The Observability Dashboard

What it is

The Observability Dashboard is a lightweight, in-cluster service that ingests OpenTelemetry traces from Agentic Layer workloads and broadcasts structured agent events to WebSocket clients in real time. It exposes an OTLP/HTTP endpoint at /v1/traces, processes each incoming span through a preprocessing pipeline, and pushes the resulting events to all connected dashboard clients. A bundled single-page application renders those events as a live activity feed, allowing operators to see agent lifecycle transitions, LLM calls, tool invocations, and agent-to-agent interactions as they occur.

Why it exists

Classical APM tools — distributed tracing platforms and log aggregators — are built around request/response spans and service-level metrics. They work well for understanding which HTTP call was slow or which database query took too long. Agentic systems have a different shape: a single user message may trigger a conversation that spans multiple agents, dozens of LLM calls, and many tool invocations, all linked by a shared conversation_id. The raw OTel spans that capture this activity are correct and importable into any standards-compliant backend, but navigating a flamegraph to understand whether a summarizer agent received the right context from a news-fetcher tool is cumbersome.

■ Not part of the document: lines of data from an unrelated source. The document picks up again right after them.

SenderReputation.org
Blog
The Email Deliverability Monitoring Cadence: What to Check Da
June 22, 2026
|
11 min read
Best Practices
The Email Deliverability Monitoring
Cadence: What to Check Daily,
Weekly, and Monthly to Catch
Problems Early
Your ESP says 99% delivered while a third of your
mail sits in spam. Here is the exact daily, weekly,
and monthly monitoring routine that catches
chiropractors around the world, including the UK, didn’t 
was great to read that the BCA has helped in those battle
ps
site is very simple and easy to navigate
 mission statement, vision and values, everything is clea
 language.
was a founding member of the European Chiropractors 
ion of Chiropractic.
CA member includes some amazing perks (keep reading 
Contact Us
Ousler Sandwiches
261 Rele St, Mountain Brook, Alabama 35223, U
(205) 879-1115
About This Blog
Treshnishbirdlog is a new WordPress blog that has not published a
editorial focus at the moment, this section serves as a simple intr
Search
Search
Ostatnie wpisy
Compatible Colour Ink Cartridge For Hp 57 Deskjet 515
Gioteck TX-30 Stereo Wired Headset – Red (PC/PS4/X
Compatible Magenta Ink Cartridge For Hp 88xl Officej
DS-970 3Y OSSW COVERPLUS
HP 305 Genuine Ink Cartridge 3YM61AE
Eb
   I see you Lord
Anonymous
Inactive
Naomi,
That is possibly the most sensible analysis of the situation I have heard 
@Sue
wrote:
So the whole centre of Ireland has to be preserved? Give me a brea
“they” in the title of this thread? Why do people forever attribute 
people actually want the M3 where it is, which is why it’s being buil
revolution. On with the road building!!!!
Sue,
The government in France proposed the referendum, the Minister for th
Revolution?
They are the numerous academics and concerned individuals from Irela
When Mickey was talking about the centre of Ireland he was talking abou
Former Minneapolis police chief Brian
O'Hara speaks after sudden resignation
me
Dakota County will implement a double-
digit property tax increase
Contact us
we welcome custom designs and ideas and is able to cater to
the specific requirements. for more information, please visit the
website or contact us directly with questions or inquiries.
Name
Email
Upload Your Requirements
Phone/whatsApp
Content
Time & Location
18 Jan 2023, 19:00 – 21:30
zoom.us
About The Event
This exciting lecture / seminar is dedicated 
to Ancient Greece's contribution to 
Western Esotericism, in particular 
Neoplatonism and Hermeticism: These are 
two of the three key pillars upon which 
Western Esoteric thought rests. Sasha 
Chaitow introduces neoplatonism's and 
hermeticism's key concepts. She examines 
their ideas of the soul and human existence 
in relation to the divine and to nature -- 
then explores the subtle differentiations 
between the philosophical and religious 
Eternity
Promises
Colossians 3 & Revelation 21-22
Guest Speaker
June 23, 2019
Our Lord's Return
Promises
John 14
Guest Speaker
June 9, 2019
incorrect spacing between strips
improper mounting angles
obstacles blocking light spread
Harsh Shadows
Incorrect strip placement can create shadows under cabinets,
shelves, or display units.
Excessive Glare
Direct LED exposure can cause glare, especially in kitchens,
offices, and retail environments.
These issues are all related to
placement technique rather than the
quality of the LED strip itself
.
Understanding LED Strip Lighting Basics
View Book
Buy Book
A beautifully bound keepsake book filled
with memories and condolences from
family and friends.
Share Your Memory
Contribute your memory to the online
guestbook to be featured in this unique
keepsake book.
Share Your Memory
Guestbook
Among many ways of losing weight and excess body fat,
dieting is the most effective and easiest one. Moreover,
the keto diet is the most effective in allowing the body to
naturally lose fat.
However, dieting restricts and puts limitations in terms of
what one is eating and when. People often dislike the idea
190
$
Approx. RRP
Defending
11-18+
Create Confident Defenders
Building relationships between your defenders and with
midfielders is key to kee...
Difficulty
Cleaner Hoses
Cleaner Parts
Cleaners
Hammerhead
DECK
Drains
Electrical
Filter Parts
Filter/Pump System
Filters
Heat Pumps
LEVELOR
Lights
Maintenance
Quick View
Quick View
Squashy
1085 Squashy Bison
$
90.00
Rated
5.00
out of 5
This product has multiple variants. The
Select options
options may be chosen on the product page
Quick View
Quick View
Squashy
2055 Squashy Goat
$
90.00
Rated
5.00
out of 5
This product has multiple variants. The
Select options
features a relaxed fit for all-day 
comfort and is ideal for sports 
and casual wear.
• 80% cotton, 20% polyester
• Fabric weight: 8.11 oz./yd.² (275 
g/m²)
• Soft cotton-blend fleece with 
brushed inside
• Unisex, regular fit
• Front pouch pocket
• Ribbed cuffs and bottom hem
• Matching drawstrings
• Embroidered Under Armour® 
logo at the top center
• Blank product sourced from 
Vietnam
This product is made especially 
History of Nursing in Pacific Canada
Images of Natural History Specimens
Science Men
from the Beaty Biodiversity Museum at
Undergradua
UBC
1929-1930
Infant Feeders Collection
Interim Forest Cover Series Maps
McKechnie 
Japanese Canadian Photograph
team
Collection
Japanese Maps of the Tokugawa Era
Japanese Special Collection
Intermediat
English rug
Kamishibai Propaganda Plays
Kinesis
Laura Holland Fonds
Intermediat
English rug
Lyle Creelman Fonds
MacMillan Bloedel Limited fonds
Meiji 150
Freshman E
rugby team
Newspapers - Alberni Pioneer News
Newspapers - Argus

The Observability Dashboard solves this by translating raw spans into a vocabulary that matches the mental model of agentic systems: agent_start, llm_call_end, invoke_agent_start, and so on. It does not replace a general-purpose observability stack — the Agentic Layer showcase also deploys Grafana with LGTM for metrics and logs — but it provides a focused, low-friction view that surfaces agent-level communication patterns without requiring knowledge of OTel span attributes or TraceQL.

How it fits

The dashboard sits downstream of both the AI Gateway and the Agent Runtime in the Agentic Layer. The Agent Runtime Operator manages the agent workloads; each agent framework emits OTel spans bearing conversation_id and agent_name attributes, which the agents export to the dashboard’s /v1/traces endpoint over the cluster-internal network.

When a trace batch arrives, the span preprocessor (span_preprocessor.py) examines each span’s name against a set of known prefixes (before_agent, before_model, after_tool, etc.) to determine the event type, extracts required span attributes, and constructs a typed event object. The connection manager then delivers the event as a JSON-serialized WebSocket message to every connected client whose optional filter criteria (conversation ID and/or workforce name) match the event.

The result is a push-based pipeline: OTel spans in → structured events out → WebSocket push to dashboard. No polling, no persistent storage, no secondary database.

Trade-offs and alternatives

WebSocket push vs. polling

The dashboard delivers events to browsers over a persistent WebSocket connection rather than having clients poll an HTTP endpoint. This reduces latency from multi-second poll intervals to near-zero and eliminates redundant requests when no events are occurring. The trade-off is that each connected client holds an open TCP connection for the lifetime of the session, which can become a resource concern at scale. For the observability use case — a small number of human operators watching a dashboard — this is the right choice.

Structured events vs. raw spans

The preprocessing step discards spans that do not match the known agent-event patterns and remaps the ones that do match into a small, stable set of event types. This makes the WebSocket protocol easy to consume in a browser without requiring clients to understand OTel semantics. The cost is that the dashboard silently drops spans it does not recognise; consumers that need the full OTel record should send traces to a general-purpose backend (such as the LGTM stack in the showcase) in parallel.

In-cluster deployment vs. external SaaS APM

Deploying the dashboard in-cluster keeps agent trace data within the Kubernetes network boundary and avoids egress costs or data-residency concerns. It also means that the dashboard’s state is ephemeral: events are not persisted, and filter registry entries expire after 24 hours of inactivity. Teams that need historical trace search, alerting, or long-term retention should export spans to a persistent backend alongside the dashboard.